CASE REPORT
42-year-old male patient who came to the hospital for diarrhea with 5-6 bowel movements a day. The patient associates the onset of clinical eating a hamburger. The clinic gets worse with new intakes, and it did not improve with dietary measures. As usual treatment, the patient was intake Tenofovir (1-0-0) for 3 years in pre-exposure therapy due to contact with his HIV partner. Endoscopy was performed with ulcers and parasites (figure 1) and multiple biopsies were performed (figure 2).
The patient underwent endoscopy with poor preparation of the colon due to the presence of dense intraluminal fecal remains adhering to the wall, which were partially mobilized with the washes but which prevent large areas from being seen (Boston 1 + 2 + 1). He advanced until the cecal pole was intubated, observing a normal valve. Multiple stellates and serpiginous ulcers with a yellowish background and edema at the edges are observed throughout the colon and rectum.

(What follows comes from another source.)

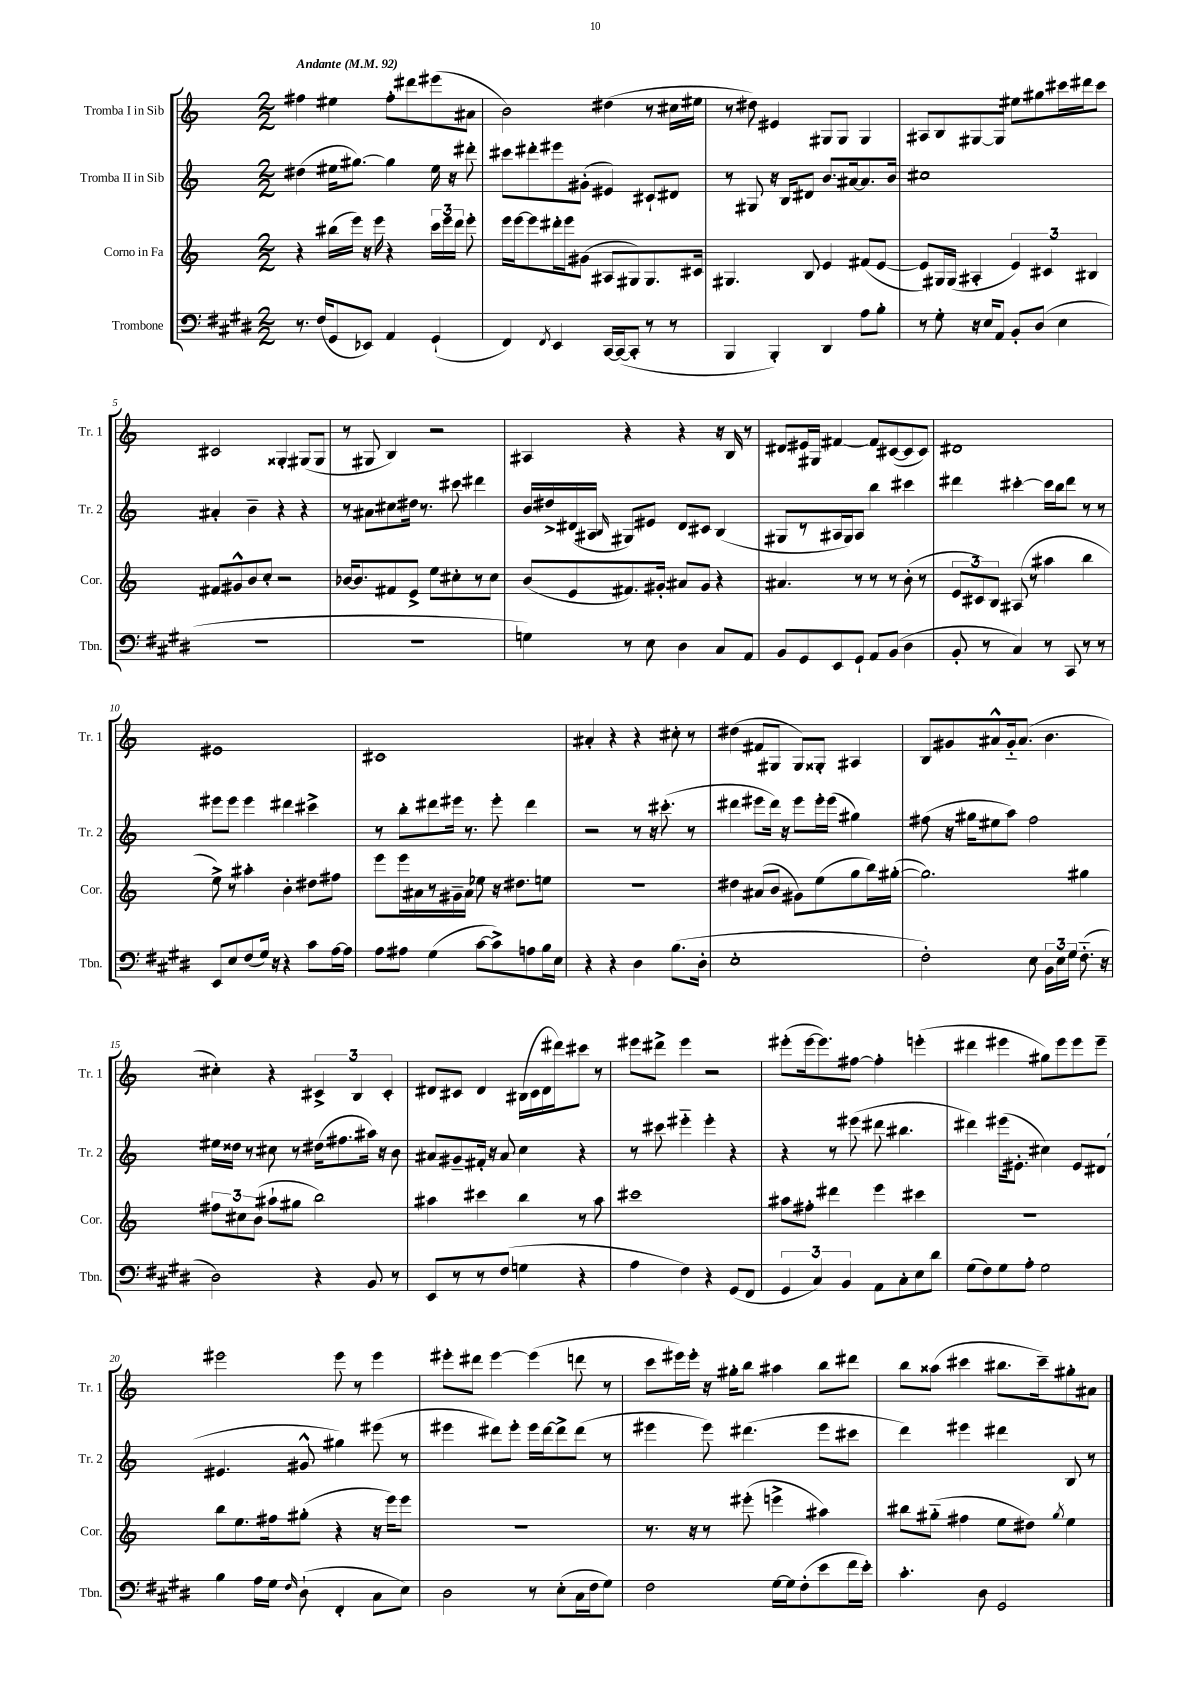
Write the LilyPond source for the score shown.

All of them presented innumerable millimeter and filiform parasites lodged in the beds of the ulcers. The affectation is more marked in the appendicular area, intensely congestive, with mucosal edema and extrusion of the tissue, producing a false appearance of friable neoformation when rubbing. A sample was taken for microbiology and pathological anatomy.
In the microbiological study, no growth was observed in the cultures, with frequent Endolimax Nana cysts being observed.
Histological examination revealed oval structures with an external cuticle compatible with enterobius and the presence of an apical fringe in the intestinal glands showing PAS and Silver staining. These findings are consistent with the spirochetes. Diagnosis: Roundworms compatible with enterobius vermicularis and human intestinal spirochetosis.
DISCUSSION
Spirochetosis infection was described by Harland and Lee1 in 1971 in patients without an obvious associated clinical outcome. The infection is more prevalent in men, being more frequent if there are homosexual relationships. The prevalence varies from 2 to 9% in Europe2, although it has increased year after year in Asian studies3. Associated symptoms are usually rare. The clinical presentation can vary from the absence of symptoms to the presence of abdominal pain (46%), diarrhea (51%), alternating diarrhea/constipation (13%) and rectal bleeding4. In our case, the relationship with helminths is more likely.
The interest of the case lies in the confusion due to cross-reactions with T. pallidum and the difficulty of diagnosis by culture and that it must be included in the differential diagnosis of a patient who presents risky contacts with an HIV partner.
The route of transmission is not clear, but there is a difference in the incidence of eating habits, sexual and hygienic-sanitary habits of the populations studied5.